== VORLIEGENDER TEXT ==
Jetzt zeigt sich überdeutlich, dass sie die Leistungsträger der Gesellschaft sind;
sie haben ein besseres Leben, ein höheres Einkommen und unseren Dank verdient.
In dieser Krise ist es dringend geboten, Menschen, die sich mit Mindestlohn begnügen müssen, die befristet bzw. auf Abruf beschäftigt, die auf Gelegenheitsarbeiten angewiesen sind und deren Lohn nicht zum Leben reicht, die ihren Job verloren haben, denen der Verlust ihrer Wohnung droht, die ihre Wohnung bereits verloren haben und auf der Straße leben, all denen, muss jetzt finanziell über die für sie besonders schwere Zeit geholfen werden.
Schließen wir uns daher unseren Mitstreitern aus Prenzlauer Berg/Friedrichshain an und fordern den Senat von Berlin auf, eine Milliarde Euro über die Bezirke als Notgeld bedarfsgerecht auszugeben.
Fordern wir auch ein Mietbürgschaftsprogramm zur Vermeidung von Wohnungsverlusten.
===
== DATENSÄTZE ==
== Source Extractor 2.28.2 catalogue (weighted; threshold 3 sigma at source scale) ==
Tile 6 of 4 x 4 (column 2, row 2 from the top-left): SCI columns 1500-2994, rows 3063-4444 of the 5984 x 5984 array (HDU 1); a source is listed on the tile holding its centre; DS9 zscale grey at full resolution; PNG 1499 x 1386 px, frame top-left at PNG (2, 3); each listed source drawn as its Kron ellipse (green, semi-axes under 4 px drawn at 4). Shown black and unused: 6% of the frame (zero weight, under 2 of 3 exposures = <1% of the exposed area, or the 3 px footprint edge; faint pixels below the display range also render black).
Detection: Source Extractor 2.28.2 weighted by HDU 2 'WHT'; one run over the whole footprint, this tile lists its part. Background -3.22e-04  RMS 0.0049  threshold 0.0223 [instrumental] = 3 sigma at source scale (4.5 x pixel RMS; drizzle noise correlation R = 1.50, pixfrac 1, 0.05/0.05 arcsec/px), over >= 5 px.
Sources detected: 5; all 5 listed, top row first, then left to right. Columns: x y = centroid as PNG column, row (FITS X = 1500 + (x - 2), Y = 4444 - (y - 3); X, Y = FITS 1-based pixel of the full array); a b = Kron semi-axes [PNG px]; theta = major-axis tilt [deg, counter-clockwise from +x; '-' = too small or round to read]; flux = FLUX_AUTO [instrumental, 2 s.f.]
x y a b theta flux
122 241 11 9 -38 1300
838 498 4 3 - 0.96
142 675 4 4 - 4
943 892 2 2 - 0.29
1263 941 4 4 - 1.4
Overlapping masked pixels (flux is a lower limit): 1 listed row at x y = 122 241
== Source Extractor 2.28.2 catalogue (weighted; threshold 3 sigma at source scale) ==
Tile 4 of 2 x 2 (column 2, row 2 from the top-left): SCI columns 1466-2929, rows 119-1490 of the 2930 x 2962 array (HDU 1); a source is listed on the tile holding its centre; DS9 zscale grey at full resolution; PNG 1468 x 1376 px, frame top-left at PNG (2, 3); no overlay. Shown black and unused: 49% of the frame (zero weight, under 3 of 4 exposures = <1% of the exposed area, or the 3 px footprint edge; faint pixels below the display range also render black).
===
— AUFTRAG A —
Wie viel Geld soll der Senat von Berlin laut dem Aufruf zum Notgeld über die Bezirke ausgeben?
— AUFTRAG B —
Übersetze diesen Satz aus dem Aufruf zum Notgeld ins Englische: „Fordern wir auch ein Mietbürgschaftsprogramm zur Vermeidung von Wohnungsverlusten.“
— AUFTRAG C —
Führe den Aufruf zum Notgeld im Anschluss an seinen letzten Satz weiter.
Die Datensätze spielen hier keine Rolle.

— ERWARTETE AUSGABE A —
Eine Milliarde Euro.

— ERWARTETE AUSGABE B —
Let us also call for a rent guarantee program to prevent people from losing their homes.

— ERWARTETE AUSGABE C —
Es sind zwar bereits einige Hilfsprogramme aufgelegt worden. In erster Linie sind es aber Kredite für die Wirtschaft sowie Kurzarbeitergeld für Angestellte. Es werden aber Spezialprogramme für freie Mitarbeiter, für Solo- und Scheinselbstständige und sonstige prekär Beschäftigte dringend benötigt, um sie für ihren Verdienstausfall zu entschädigen und Wohnungsverlust vorzubeugen.
Wer die bestehenden Hilfsprogramme für die Wirtschaft näher betrachtet, stellt fest, dass insbesondere gut aufgestellte Unternehmen von diesen Krediten profitieren, während jüngere, vor allem neu gegründete sowie kleine und mittlere Unternehmen ohne Rücklagen leer ausgehen. Denn die Mittel werden von der KfW-Bank über die jeweilige Hausbank, die für einen, wenn auch geringen Teil der Summe haftet, zur Verfügung gestellt. Um in den Genuss der Kredite zu kommen, müssen ihre Kunden positive Jahresabschlüsse vorweisen.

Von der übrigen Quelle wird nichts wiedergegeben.